**TASK DESCRIPTION**
From the line that includes "vsem moralnim pravicam, ki" to the last line of the records, inclusive, repeat each line exactly.

[Dataset items]

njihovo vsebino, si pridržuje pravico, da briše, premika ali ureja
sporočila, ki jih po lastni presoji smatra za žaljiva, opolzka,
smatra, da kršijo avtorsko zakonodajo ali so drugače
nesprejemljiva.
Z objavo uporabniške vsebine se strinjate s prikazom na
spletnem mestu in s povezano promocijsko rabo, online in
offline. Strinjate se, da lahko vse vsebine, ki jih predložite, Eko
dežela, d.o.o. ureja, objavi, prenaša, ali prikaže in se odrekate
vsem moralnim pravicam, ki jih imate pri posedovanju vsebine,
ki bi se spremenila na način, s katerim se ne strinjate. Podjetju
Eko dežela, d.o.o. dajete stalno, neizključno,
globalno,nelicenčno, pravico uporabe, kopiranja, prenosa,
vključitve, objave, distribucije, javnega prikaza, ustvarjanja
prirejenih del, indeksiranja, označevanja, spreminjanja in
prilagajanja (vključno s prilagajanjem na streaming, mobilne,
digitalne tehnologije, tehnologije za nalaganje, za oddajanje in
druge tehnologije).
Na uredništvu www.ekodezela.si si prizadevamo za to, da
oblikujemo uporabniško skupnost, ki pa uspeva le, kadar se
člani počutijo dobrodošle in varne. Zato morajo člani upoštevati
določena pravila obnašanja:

**COMPLETED TASK**
vsem moralnim pravicam, ki jih imate pri posedovanju vsebine,
ki bi se spremenila na način, s katerim se ne strinjate. Podjetju
Eko dežela, d.o.o. dajete stalno, neizključno,
globalno,nelicenčno, pravico uporabe, kopiranja, prenosa,
vključitve, objave, distribucije, javnega prikaza, ustvarjanja
prirejenih del, indeksiranja, označevanja, spreminjanja in
prilagajanja (vključno s prilagajanjem na streaming, mobilne,
digitalne tehnologije, tehnologije za nalaganje, za oddajanje in
druge tehnologije).
Na uredništvu www.ekodezela.si si prizadevamo za to, da
oblikujemo uporabniško skupnost, ki pa uspeva le, kadar se
člani počutijo dobrodošle in varne. Zato morajo člani upoštevati
določena pravila obnašanja:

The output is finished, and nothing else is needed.